■ Material supplied:

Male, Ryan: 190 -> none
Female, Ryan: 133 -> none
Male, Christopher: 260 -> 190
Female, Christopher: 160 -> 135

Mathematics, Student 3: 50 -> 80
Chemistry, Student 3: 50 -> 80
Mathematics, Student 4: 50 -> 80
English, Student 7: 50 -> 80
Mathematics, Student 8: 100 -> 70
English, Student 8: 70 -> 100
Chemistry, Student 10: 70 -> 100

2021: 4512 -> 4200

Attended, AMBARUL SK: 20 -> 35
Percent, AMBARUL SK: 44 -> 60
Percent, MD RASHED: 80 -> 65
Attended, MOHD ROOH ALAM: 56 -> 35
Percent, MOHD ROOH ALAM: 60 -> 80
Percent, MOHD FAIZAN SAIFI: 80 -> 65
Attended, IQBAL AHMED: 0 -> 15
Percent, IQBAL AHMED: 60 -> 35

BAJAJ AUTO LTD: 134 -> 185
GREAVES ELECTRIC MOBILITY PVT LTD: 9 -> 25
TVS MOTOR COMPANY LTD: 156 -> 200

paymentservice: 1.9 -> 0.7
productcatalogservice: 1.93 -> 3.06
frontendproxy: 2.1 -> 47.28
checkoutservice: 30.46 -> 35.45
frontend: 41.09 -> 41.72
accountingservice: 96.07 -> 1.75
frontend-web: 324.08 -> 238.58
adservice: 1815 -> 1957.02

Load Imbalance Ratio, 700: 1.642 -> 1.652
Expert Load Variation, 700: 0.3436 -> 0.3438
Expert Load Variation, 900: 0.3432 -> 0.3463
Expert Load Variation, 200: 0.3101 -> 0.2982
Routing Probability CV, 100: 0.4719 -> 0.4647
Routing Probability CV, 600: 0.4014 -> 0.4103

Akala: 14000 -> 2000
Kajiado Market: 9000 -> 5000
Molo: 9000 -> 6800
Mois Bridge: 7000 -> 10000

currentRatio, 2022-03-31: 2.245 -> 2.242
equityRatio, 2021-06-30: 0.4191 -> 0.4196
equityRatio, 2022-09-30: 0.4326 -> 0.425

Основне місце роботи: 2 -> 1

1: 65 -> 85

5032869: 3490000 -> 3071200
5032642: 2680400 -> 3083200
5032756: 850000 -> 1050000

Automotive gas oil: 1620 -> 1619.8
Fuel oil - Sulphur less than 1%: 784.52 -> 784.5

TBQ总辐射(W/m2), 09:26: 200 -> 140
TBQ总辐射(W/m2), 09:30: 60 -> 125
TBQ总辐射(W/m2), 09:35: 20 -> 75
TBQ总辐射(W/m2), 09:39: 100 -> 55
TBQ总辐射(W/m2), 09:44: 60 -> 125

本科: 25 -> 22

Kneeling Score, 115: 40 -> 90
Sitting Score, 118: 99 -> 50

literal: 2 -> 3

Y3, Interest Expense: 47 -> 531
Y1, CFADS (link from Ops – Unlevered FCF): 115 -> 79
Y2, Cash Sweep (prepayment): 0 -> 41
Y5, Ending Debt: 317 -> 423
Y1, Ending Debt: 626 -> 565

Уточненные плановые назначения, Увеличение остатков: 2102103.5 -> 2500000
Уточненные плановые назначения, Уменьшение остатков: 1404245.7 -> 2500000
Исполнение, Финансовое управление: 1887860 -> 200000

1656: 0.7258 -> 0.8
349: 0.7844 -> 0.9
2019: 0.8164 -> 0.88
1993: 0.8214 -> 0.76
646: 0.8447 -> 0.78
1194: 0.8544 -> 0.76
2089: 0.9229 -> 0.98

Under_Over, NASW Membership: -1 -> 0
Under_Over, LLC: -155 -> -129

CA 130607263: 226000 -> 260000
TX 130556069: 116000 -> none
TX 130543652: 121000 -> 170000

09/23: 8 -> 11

■ Exercise: I'd like an exact copy of the lines above, from the very first one through the line that contains "Mathematics, Student 8: 100 -> 70", with nothing else added.

■ Response to the exercise:
Male, Ryan: 190 -> none
Female, Ryan: 133 -> none
Male, Christopher: 260 -> 190
Female, Christopher: 160 -> 135

Mathematics, Student 3: 50 -> 80
Chemistry, Student 3: 50 -> 80
Mathematics, Student 4: 50 -> 80
English, Student 7: 50 -> 80
Mathematics, Student 8: 100 -> 70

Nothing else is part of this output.